Skulptur in MitteldeutschlandSpätgotik bis Frühbarock
Biogramm
Hans Schlegel gilt als einer der Hauptvertreter der sogenannten Halleschen Frührenaissance. Die Künstlerpersönlichkeit Schlegels wurde von Rolf Hünicken in seiner 1936 erschienenen Studie „Halle in der mitteldeutschen Plastik und Architektur der Spätgotik und Frührenaissance 1450–1550“ konstruiert, indem er ausgehend von dem mit „H. S.“ signierten Epitaph von Blanckenberg in Eisleben eine stilisistisch verwandte Werkgruppe dem in Halle nachweisbaren Hans Schlegel zuschrieb. Bereits 1914 hatte Arnold Hildebrand (S. 108–111) mehrere dieser Bildhauerarbeiten vorsichtig einem unbekannten Meister zugeordnet und eine fränkische Prägung dieses Künstlers vermutet. Da die archivalischen Quellen die Herkunft Hans Schlegels aus Franken wahrscheinlich machen, konnte Hünicken seine namentliche Identifikation des Monogrammisten mit dem Stilbefund Hildebrands untermauern. Die Identität des Monogrammisten H. S. mit dem Hallenser Hans Schlegel kann nicht als sicher gelten, wurde aber von der nachfolgenden Forschung als begründete Hypothese akzeptiert.
Hans Schlegel erwarb im Frühjahr 1523 gegen Entrichtung von 5 Gulden das Bürgerrecht der Stadt Halle. Als Bürge stellte sich dabei ein Steinmetz-Meister namens Hans. Der Eintrag im Bürgerbuch lautet nach Hünicken (1936, S. 41): „Hans Schlegel promotus per Meister Hanß den Steinmetzen, dedit 5 fl. et literas“. Dem Bürgen Meister Hans wurden zwischen 1519 und 1524 in der halleschen Marienkirche am Markt die anfallenden Steinmetzarbeiten übertragen (Hünicken 1936, S. 23–25). Er dürfte somit in Halle zu den angesehensten Meistern seiner Zunft gezählt haben und es ist gut vorstellbar, dass der von auswärts zugewanderte Steinmetzgeselle Hans Schlegel zunächst in seiner Werkstatt Arbeit fand, bevor er mit seiner Heirat selbst das Bürger- und Meisterrecht erwarb. Aus dem Gemeindemitgliederverzeichnis der Jahre 1523–1534 geht hervor, dass „Hans Slegel“ und seine namentlich nicht genannte Gattin in diesem Zeitraum im Sprengel der halleschen Marktkirche St. Marien wohnten. In dem Register wird er 1523 zunächst als „Hans Francke alias Slegel“ verzeichnet, was auf seine Herkunft aus Franken schließen lässt. 1532 und 1533 wird nur seine Frau genannt, 1534 war er wieder persönlich in der Stadt anwesend.

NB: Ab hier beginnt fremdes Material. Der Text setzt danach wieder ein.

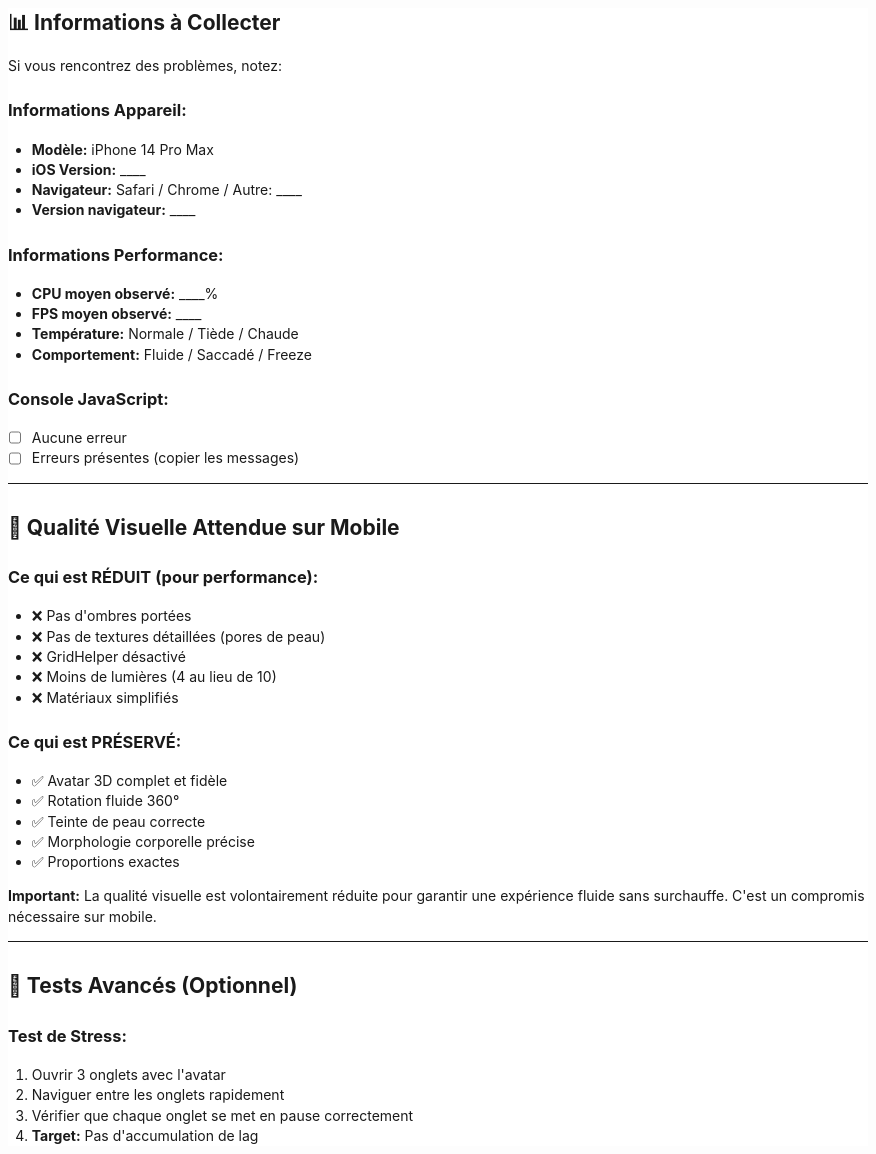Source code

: ## 📊 Informations à Collecter

Si vous rencontrez des problèmes, notez:

### Informations Appareil:
- **Modèle:** iPhone 14 Pro Max
- **iOS Version:** ____
- **Navigateur:** Safari / Chrome / Autre: ____
- **Version navigateur:** ____

### Informations Performance:
- **CPU moyen observé:** ____%
- **FPS moyen observé:** ____
- **Température:** Normale / Tiède / Chaude
- **Comportement:** Fluide / Saccadé / Freeze

### Console JavaScript:
- [ ] Aucune erreur
- [ ] Erreurs présentes (copier les messages)

---

## 🎨 Qualité Visuelle Attendue sur Mobile

### Ce qui est RÉDUIT (pour performance):
- ❌ Pas d'ombres portées
- ❌ Pas de textures détaillées (pores de peau)
- ❌ GridHelper désactivé
- ❌ Moins de lumières (4 au lieu de 10)
- ❌ Matériaux simplifiés

### Ce qui est PRÉSERVÉ:
- ✅ Avatar 3D complet et fidèle
- ✅ Rotation fluide 360°
- ✅ Teinte de peau correcte
- ✅ Morphologie corporelle précise
- ✅ Proportions exactes

**Important:** La qualité visuelle est volontairement réduite pour garantir une expérience fluide sans surchauffe. C'est un compromis nécessaire sur mobile.

---

## 🚀 Tests Avancés (Optionnel)

### Test de Stress:
1. Ouvrir 3 onglets avec l'avatar
2. Naviguer entre les onglets rapidement
3. Vérifier que chaque onglet se met en pause correctement
4. **Target:** Pas d'accumulation de lag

Rolf Hünicken (1936, S. 41 f) benannte das kleine Wandepitaph des Grafen Günther von Mansfeld (gest. 1526) in der Mansfelder Schloßkapelle als die früheste feststellbare Arbeit des Meisters. Den Zusammenhang mit der halleschen Bildhauerei dieser Jahre sah er durch die Verwendung desselben feinkörnigen Tuffs bestätigt, der auch für den grandiosen Zyklus der Pfeilerfiguren im Dom von Halle zum Einsatz kam. Hünicken nennt dieses Epitaph aufgrund seiner architektonischen Gestaltung mit seitlichen Pilastern und Rundbogenaufsatz „das erste Denkmal der vollentwicklten Frührenaissanceplastik Mitteldeutschlands“. Tatsächlich zählt es in der Großregion gemeinsam mit sehr wenigen anderen, etwa zeitgleich entstandenen Denkmäler zu den ältesten erhaltenen Bildhauerarbeiten im architektonischen Stil der deutschen Frührenaissance. In den folgenden Jahren war der Meister offensichtlich als Steinmetz am 1530 begonnenen Neubau der Marktkirche in Halle beteiligt: Sein Mogramm H. S. fand sich hier laut Hünicken (1936, S. 46) am Kaffgesims der nördlichen Mauer nahe dem Westturm. In den 1530er Jahren scheint Schlegel dann für die Grafen von Mansfeld an dem ehrgeizigen Ausbau der Stammburg Mansfeld als Bildhauer mitgewirkt zu haben. Zu den fraglichen Arbeiten zählen hier ein Tympanonrelief des Weingottes Bacchus, dessen Bilderfindung auf den italienischen Maler Andrea Mantegna zurückgeführt werden konnte sowie der heute stark verwitterte Erker an der Nordwestecke des „Goldenen Saals“ des Schlosses Mittelort (vgl. Roch 1963, S. 772).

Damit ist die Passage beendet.